Personal information
- Full name: Cheick Mohamed Kafoumba Touré
- Date of birth: 1 January 1994 (age 32)
- Place of birth: Mali
- Height: 1.83 m (6 ft 0 in)
- Position: Forward

Team information
- Current team: Tubize (on loan from Antwerp)
- Number: 13

Senior career*
- Years: Team / Apps / (Gls)
- 2014–2016: AS Gabès / 19 / (5)
- 2015–2016: Stade Tunisien / 14 / (5)
- 2016–2017: Ohod / 25 / (17)
- 2017: Qadsia
- 2017–: Antwerp / 8 / (0)
- 2019: → Al-Washm (loan) / 8 / (0)
- 2019: → Kawkab Marrakech (loan) / 1 / (0)
- 2019–: → Tubize (loan) / 13 / (0)

= Kafoumba Touré =

Malian footballer

Cheick Mohamed Kafoumba Touré (born 1 January 1994) is a Malian professional footballer who plays for Belgian club A.F.C. Tubize on loan from Antwerp, as a forward.

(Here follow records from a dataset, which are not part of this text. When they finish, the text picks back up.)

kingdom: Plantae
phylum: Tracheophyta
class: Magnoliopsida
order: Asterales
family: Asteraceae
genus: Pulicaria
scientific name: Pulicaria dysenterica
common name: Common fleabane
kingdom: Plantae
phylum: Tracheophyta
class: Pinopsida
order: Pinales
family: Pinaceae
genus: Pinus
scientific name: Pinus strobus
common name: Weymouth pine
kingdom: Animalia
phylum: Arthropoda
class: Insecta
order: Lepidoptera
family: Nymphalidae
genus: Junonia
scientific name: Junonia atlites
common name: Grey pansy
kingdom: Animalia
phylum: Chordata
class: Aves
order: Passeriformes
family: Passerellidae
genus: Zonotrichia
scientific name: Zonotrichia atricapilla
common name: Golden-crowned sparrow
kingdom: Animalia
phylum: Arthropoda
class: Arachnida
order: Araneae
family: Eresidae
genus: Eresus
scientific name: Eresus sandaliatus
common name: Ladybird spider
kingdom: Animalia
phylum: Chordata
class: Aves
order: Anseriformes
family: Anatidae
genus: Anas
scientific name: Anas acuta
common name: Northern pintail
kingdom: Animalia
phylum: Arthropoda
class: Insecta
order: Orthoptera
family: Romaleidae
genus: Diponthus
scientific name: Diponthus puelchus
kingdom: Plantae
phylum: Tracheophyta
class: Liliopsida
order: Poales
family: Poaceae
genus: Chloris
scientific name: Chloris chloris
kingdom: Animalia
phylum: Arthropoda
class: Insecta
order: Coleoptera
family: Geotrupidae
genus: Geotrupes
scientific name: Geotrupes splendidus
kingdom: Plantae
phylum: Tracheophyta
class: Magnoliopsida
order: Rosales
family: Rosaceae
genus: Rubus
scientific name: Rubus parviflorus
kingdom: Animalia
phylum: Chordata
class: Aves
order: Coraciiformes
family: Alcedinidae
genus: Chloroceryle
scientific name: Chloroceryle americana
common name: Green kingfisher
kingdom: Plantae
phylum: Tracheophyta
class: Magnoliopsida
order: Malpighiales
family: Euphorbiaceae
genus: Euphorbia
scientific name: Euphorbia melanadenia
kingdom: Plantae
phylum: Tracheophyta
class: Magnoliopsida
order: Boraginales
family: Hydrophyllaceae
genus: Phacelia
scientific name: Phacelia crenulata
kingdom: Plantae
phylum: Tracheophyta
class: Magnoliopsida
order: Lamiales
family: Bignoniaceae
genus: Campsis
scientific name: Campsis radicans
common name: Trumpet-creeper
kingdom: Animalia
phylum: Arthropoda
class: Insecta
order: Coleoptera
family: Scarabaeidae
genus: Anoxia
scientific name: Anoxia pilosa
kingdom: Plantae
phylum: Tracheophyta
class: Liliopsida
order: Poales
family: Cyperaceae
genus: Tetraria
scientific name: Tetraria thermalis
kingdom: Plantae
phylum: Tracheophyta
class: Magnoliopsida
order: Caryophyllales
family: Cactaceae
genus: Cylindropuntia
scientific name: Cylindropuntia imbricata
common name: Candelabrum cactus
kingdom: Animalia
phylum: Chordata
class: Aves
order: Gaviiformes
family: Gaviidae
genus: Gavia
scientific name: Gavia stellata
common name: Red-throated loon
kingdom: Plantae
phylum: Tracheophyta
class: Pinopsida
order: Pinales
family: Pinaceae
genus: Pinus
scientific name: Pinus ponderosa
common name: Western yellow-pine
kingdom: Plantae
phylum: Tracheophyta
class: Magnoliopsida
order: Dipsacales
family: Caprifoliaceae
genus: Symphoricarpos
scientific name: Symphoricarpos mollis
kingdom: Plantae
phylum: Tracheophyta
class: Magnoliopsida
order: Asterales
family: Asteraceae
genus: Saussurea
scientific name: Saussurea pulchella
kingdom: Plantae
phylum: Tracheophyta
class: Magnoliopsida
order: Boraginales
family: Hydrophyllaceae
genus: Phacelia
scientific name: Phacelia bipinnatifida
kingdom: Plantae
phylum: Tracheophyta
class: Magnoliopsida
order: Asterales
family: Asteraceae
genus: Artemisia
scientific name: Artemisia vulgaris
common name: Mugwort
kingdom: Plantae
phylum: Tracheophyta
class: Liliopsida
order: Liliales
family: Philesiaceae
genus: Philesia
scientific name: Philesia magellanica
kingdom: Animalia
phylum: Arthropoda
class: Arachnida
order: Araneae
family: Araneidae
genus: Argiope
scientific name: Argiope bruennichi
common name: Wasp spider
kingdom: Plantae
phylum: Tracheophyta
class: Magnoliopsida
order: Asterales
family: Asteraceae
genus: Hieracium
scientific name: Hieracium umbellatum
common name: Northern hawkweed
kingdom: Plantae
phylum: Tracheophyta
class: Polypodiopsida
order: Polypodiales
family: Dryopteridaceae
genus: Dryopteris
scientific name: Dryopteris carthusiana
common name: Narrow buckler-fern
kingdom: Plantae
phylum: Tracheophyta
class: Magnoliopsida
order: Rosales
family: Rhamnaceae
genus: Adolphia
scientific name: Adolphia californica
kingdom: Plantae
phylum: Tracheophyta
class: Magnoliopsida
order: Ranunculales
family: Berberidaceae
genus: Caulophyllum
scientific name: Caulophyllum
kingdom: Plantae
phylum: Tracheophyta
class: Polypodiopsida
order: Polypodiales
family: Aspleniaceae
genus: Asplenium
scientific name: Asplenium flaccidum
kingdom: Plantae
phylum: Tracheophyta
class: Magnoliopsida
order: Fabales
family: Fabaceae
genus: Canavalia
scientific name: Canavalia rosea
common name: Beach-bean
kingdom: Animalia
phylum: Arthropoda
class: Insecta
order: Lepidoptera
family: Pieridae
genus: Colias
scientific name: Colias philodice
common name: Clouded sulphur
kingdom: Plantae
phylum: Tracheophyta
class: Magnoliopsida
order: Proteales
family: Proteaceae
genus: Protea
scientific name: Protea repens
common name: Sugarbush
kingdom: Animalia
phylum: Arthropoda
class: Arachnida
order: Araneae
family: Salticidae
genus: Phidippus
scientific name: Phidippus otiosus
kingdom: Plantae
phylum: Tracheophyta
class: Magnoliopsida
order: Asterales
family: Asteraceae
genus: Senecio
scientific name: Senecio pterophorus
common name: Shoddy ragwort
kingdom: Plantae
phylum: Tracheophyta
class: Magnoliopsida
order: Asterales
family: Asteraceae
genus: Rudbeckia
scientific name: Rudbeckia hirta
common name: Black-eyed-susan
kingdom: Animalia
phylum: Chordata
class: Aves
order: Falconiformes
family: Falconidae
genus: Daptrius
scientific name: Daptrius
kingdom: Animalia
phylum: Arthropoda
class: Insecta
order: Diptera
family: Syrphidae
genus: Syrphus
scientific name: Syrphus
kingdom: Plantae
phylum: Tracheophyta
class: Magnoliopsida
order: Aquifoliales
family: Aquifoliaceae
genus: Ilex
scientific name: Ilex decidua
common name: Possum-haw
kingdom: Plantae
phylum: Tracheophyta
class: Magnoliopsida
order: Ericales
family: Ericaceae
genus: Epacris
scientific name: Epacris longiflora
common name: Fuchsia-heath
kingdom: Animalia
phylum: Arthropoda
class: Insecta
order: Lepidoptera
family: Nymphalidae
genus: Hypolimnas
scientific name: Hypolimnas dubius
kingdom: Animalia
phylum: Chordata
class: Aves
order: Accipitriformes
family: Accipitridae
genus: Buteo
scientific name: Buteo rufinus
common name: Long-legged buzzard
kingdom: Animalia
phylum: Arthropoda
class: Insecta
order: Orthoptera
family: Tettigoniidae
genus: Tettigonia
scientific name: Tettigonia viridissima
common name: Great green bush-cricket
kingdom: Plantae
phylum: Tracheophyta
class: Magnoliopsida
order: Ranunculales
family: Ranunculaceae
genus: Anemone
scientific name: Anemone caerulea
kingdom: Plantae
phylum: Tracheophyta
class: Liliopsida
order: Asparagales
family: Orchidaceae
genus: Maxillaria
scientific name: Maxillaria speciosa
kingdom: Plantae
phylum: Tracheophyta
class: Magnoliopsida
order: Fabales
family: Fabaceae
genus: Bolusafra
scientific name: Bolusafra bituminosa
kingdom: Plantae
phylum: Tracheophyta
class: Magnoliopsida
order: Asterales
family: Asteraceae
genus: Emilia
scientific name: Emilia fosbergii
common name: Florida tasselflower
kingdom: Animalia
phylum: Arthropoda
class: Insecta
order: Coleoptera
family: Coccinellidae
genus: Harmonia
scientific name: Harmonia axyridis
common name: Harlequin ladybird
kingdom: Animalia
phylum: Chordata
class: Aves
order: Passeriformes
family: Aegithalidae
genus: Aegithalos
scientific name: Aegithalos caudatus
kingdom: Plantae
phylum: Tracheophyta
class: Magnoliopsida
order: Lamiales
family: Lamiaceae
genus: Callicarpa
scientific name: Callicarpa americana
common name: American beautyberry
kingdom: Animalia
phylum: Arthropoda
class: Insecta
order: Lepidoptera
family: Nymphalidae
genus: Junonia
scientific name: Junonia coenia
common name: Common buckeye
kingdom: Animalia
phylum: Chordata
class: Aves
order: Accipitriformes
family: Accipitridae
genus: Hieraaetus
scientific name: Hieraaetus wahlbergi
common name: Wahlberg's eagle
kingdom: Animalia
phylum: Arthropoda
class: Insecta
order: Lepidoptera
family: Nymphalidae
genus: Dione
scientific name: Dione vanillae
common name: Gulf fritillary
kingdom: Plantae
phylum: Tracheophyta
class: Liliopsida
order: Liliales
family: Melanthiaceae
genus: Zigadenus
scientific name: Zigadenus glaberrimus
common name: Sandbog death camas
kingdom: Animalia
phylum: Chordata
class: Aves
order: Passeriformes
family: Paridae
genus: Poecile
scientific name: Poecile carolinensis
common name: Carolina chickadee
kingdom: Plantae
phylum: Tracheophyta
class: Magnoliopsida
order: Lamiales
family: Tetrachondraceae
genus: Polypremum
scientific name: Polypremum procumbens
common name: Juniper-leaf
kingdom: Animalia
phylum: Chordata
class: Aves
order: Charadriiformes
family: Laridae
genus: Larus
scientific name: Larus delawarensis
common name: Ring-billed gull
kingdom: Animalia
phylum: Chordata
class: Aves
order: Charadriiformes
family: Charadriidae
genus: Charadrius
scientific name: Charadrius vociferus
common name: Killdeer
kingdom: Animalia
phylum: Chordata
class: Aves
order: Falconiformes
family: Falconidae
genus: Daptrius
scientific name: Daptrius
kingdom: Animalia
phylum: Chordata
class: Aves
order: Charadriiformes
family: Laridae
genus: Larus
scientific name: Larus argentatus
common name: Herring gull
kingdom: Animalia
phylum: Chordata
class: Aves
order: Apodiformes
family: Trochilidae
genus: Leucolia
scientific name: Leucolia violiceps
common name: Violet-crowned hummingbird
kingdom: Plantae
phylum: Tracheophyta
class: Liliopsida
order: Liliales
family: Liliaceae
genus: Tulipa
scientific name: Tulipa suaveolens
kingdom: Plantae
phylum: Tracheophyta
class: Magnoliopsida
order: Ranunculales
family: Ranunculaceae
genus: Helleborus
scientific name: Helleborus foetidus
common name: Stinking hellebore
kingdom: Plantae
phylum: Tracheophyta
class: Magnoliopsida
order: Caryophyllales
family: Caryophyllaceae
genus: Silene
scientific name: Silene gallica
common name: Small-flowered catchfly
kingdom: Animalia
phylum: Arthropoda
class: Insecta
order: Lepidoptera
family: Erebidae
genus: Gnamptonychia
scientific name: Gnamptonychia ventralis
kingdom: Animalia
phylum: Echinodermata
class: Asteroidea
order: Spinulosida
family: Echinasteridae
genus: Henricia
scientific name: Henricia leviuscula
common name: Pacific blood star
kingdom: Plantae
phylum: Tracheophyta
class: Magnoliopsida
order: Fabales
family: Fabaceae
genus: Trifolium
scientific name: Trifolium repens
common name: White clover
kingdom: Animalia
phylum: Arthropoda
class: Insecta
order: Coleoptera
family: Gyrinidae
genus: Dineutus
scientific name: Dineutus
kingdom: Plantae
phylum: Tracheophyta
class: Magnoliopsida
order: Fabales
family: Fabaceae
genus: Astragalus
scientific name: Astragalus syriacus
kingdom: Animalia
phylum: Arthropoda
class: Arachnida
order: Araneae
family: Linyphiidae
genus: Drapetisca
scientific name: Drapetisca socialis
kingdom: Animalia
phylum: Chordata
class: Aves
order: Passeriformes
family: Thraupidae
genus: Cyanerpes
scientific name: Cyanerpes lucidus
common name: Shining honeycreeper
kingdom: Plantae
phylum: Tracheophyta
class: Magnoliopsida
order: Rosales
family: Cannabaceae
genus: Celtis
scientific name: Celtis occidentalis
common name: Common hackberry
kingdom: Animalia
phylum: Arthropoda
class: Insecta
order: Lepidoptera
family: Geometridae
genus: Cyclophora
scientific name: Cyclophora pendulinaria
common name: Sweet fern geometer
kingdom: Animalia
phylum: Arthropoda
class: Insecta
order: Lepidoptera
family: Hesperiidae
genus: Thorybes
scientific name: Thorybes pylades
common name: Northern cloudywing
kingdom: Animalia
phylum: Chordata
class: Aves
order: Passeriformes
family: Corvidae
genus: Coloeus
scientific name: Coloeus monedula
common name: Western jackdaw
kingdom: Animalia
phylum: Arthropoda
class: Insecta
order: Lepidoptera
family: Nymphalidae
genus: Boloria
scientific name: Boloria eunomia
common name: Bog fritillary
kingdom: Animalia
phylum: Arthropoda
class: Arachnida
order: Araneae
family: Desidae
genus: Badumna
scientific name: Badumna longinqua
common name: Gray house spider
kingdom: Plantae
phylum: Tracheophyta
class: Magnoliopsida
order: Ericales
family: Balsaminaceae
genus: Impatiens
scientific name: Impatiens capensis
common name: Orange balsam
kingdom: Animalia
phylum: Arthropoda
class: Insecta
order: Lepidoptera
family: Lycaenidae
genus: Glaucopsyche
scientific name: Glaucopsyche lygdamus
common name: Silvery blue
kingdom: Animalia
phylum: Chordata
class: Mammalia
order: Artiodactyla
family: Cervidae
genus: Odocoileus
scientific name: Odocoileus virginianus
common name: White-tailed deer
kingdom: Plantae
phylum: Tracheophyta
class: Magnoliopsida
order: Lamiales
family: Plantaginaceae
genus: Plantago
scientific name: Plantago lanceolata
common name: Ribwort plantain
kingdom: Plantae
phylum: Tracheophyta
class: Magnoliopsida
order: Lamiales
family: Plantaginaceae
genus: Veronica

Touré has played for AS Gabès, Stade Tunisien, Ohod, Qadsia and Antwerp.

==Career==
Touré joined Antwerp in the summer 2017. However, he failed to impress, appearing only in two games. A year after his arrival, he was loaned out to Al-Washm Club and later to Kawkab Marrakech. In September 2019 he was loaned out again, this time to A.F.C. Tubize.